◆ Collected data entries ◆
+++

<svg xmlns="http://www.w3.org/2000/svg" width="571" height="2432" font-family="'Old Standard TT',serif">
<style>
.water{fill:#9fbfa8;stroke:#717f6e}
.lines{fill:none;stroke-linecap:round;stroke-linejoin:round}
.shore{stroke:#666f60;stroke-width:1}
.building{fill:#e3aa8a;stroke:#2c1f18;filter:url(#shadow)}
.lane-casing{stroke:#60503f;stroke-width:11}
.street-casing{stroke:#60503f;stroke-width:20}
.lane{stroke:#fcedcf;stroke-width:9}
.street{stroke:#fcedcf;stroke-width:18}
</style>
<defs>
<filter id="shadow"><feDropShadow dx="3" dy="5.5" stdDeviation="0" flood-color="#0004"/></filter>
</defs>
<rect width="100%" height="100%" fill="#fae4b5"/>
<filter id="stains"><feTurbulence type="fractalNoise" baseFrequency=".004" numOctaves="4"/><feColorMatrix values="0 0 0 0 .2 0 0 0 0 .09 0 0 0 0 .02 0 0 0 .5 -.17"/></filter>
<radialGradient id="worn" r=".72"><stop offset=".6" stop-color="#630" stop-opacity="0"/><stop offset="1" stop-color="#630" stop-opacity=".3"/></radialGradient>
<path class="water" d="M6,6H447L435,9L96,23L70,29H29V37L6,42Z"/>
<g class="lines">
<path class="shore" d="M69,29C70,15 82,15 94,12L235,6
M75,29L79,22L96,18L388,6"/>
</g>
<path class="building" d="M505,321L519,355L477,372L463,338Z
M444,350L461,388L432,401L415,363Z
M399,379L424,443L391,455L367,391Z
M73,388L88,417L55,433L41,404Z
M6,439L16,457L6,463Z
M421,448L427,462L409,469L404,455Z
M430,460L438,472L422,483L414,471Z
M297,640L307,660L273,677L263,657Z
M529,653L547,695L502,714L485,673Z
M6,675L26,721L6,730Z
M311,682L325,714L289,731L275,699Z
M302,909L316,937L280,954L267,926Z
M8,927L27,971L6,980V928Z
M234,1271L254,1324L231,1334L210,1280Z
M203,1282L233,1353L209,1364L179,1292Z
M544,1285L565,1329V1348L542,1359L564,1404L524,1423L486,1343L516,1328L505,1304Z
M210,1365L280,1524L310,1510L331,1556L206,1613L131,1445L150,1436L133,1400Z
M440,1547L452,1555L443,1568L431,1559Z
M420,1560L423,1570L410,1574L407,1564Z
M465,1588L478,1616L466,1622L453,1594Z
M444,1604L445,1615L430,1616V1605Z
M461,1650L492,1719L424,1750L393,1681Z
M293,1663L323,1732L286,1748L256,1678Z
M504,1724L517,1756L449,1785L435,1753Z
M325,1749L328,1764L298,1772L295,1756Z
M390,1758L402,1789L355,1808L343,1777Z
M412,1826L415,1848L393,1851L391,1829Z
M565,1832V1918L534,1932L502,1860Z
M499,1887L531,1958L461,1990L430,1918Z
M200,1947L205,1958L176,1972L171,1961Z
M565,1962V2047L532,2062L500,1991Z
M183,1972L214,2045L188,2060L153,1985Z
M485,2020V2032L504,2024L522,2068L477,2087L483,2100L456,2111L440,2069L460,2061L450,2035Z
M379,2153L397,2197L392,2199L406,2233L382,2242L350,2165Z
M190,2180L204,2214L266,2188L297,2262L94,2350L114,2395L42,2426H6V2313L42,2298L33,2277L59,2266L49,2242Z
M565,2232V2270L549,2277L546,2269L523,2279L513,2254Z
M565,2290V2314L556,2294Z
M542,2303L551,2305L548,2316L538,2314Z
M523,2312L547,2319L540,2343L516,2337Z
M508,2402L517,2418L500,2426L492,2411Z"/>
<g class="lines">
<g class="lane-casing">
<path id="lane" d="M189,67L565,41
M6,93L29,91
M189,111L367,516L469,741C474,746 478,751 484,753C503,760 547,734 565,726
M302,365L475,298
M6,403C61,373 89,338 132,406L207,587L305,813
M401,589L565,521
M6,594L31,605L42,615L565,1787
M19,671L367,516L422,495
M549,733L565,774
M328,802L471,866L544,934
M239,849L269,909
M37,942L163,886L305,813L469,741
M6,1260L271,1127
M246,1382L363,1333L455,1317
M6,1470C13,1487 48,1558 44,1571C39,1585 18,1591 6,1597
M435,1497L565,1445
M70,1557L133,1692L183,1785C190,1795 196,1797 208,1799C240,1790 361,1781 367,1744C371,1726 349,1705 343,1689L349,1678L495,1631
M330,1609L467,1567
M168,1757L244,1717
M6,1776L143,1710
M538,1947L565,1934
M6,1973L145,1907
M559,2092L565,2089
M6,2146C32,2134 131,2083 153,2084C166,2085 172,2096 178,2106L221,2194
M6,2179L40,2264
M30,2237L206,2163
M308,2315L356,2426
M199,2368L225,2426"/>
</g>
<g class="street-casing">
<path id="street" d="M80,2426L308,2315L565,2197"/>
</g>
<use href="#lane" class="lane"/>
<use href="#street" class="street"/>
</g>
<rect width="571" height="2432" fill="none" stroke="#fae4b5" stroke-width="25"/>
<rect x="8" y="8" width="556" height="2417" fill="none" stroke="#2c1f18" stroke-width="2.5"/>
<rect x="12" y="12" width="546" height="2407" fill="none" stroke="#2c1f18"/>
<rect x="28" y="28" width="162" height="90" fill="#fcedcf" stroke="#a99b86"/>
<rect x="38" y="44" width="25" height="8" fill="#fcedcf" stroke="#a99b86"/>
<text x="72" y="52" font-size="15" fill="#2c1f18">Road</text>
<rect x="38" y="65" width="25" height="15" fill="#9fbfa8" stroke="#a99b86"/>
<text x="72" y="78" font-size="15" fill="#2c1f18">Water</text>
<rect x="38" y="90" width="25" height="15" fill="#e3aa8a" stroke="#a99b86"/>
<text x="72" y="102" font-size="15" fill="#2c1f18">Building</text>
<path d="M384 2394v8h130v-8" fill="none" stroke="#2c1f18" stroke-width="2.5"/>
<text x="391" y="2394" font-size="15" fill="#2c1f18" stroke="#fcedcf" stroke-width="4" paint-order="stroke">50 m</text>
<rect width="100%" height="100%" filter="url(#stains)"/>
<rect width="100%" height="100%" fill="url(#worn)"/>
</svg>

+++

◆ Assignment ◆
All of the entries above need to be printed again exactly.

◆ Output for this task ◆
<svg xmlns="http://www.w3.org/2000/svg" width="571" height="2432" font-family="'Old Standard TT',serif">
<style>
.water{fill:#9fbfa8;stroke:#717f6e}
.lines{fill:none;stroke-linecap:round;stroke-linejoin:round}
.shore{stroke:#666f60;stroke-width:1}
.building{fill:#e3aa8a;stroke:#2c1f18;filter:url(#shadow)}
.lane-casing{stroke:#60503f;stroke-width:11}
.street-casing{stroke:#60503f;stroke-width:20}
.lane{stroke:#fcedcf;stroke-width:9}
.street{stroke:#fcedcf;stroke-width:18}
</style>
<defs>
<filter id="shadow"><feDropShadow dx="3" dy="5.5" stdDeviation="0" flood-color="#0004"/></filter>
</defs>
<rect width="100%" height="100%" fill="#fae4b5"/>
<filter id="stains"><feTurbulence type="fractalNoise" baseFrequency=".004" numOctaves="4"/><feColorMatrix values="0 0 0 0 .2 0 0 0 0 .09 0 0 0 0 .02 0 0 0 .5 -.17"/></filter>
<radialGradient id="worn" r=".72"><stop offset=".6" stop-color="#630" stop-opacity="0"/><stop offset="1" stop-color="#630" stop-opacity=".3"/></radialGradient>
<path class="water" d="M6,6H447L435,9L96,23L70,29H29V37L6,42Z"/>
<g class="lines">
<path class="shore" d="M69,29C70,15 82,15 94,12L235,6
M75,29L79,22L96,18L388,6"/>
</g>
<path class="building" d="M505,321L519,355L477,372L463,338Z
M444,350L461,388L432,401L415,363Z
M399,379L424,443L391,455L367,391Z
M73,388L88,417L55,433L41,404Z
M6,439L16,457L6,463Z
M421,448L427,462L409,469L404,455Z
M430,460L438,472L422,483L414,471Z
M297,640L307,660L273,677L263,657Z
M529,653L547,695L502,714L485,673Z
M6,675L26,721L6,730Z
M311,682L325,714L289,731L275,699Z
M302,909L316,937L280,954L267,926Z
M8,927L27,971L6,980V928Z
M234,1271L254,1324L231,1334L210,1280Z
M203,1282L233,1353L209,1364L179,1292Z
M544,1285L565,1329V1348L542,1359L564,1404L524,1423L486,1343L516,1328L505,1304Z
M210,1365L280,1524L310,1510L331,1556L206,1613L131,1445L150,1436L133,1400Z
M440,1547L452,1555L443,1568L431,1559Z
M420,1560L423,1570L410,1574L407,1564Z
M465,1588L478,1616L466,1622L453,1594Z
M444,1604L445,1615L430,1616V1605Z
M461,1650L492,1719L424,1750L393,1681Z
M293,1663L323,1732L286,1748L256,1678Z
M504,1724L517,1756L449,1785L435,1753Z
M325,1749L328,1764L298,1772L295,1756Z
M390,1758L402,1789L355,1808L343,1777Z
M412,1826L415,1848L393,1851L391,1829Z
M565,1832V1918L534,1932L502,1860Z
M499,1887L531,1958L461,1990L430,1918Z
M200,1947L205,1958L176,1972L171,1961Z
M565,1962V2047L532,2062L500,1991Z
M183,1972L214,2045L188,2060L153,1985Z
M485,2020V2032L504,2024L522,2068L477,2087L483,2100L456,2111L440,2069L460,2061L450,2035Z
M379,2153L397,2197L392,2199L406,2233L382,2242L350,2165Z
M190,2180L204,2214L266,2188L297,2262L94,2350L114,2395L42,2426H6V2313L42,2298L33,2277L59,2266L49,2242Z
M565,2232V2270L549,2277L546,2269L523,2279L513,2254Z
M565,2290V2314L556,2294Z
M542,2303L551,2305L548,2316L538,2314Z
M523,2312L547,2319L540,2343L516,2337Z
M508,2402L517,2418L500,2426L492,2411Z"/>
<g class="lines">
<g class="lane-casing">
<path id="lane" d="M189,67L565,41
M6,93L29,91
M189,111L367,516L469,741C474,746 478,751 484,753C503,760 547,734 565,726
M302,365L475,298
M6,403C61,373 89,338 132,406L207,587L305,813
M401,589L565,521
M6,594L31,605L42,615L565,1787
M19,671L367,516L422,495
M549,733L565,774
M328,802L471,866L544,934
M239,849L269,909
M37,942L163,886L305,813L469,741
M6,1260L271,1127
M246,1382L363,1333L455,1317
M6,1470C13,1487 48,1558 44,1571C39,1585 18,1591 6,1597
M435,1497L565,1445
M70,1557L133,1692L183,1785C190,1795 196,1797 208,1799C240,1790 361,1781 367,1744C371,1726 349,1705 343,1689L349,1678L495,1631
M330,1609L467,1567
M168,1757L244,1717
M6,1776L143,1710
M538,1947L565,1934
M6,1973L145,1907
M559,2092L565,2089
M6,2146C32,2134 131,2083 153,2084C166,2085 172,2096 178,2106L221,2194
M6,2179L40,2264
M30,2237L206,2163
M308,2315L356,2426
M199,2368L225,2426"/>
</g>
<g class="street-casing">
<path id="street" d="M80,2426L308,2315L565,2197"/>
</g>
<use href="#lane" class="lane"/>
<use href="#street" class="street"/>
</g>
<rect width="571" height="2432" fill="none" stroke="#fae4b5" stroke-width="25"/>
<rect x="8" y="8" width="556" height="2417" fill="none" stroke="#2c1f18" stroke-width="2.5"/>
<rect x="12" y="12" width="546" height="2407" fill="none" stroke="#2c1f18"/>
<rect x="28" y="28" width="162" height="90" fill="#fcedcf" stroke="#a99b86"/>
<rect x="38" y="44" width="25" height="8" fill="#fcedcf" stroke="#a99b86"/>
<text x="72" y="52" font-size="15" fill="#2c1f18">Road</text>
<rect x="38" y="65" width="25" height="15" fill="#9fbfa8" stroke="#a99b86"/>
<text x="72" y="78" font-size="15" fill="#2c1f18">Water</text>
<rect x="38" y="90" width="25" height="15" fill="#e3aa8a" stroke="#a99b86"/>
<text x="72" y="102" font-size="15" fill="#2c1f18">Building</text>
<path d="M384 2394v8h130v-8" fill="none" stroke="#2c1f18" stroke-width="2.5"/>
<text x="391" y="2394" font-size="15" fill="#2c1f18" stroke="#fcedcf" stroke-width="4" paint-order="stroke">50 m</text>
<rect width="100%" height="100%" filter="url(#stains)"/>
<rect width="100%" height="100%" fill="url(#worn)"/>
</svg>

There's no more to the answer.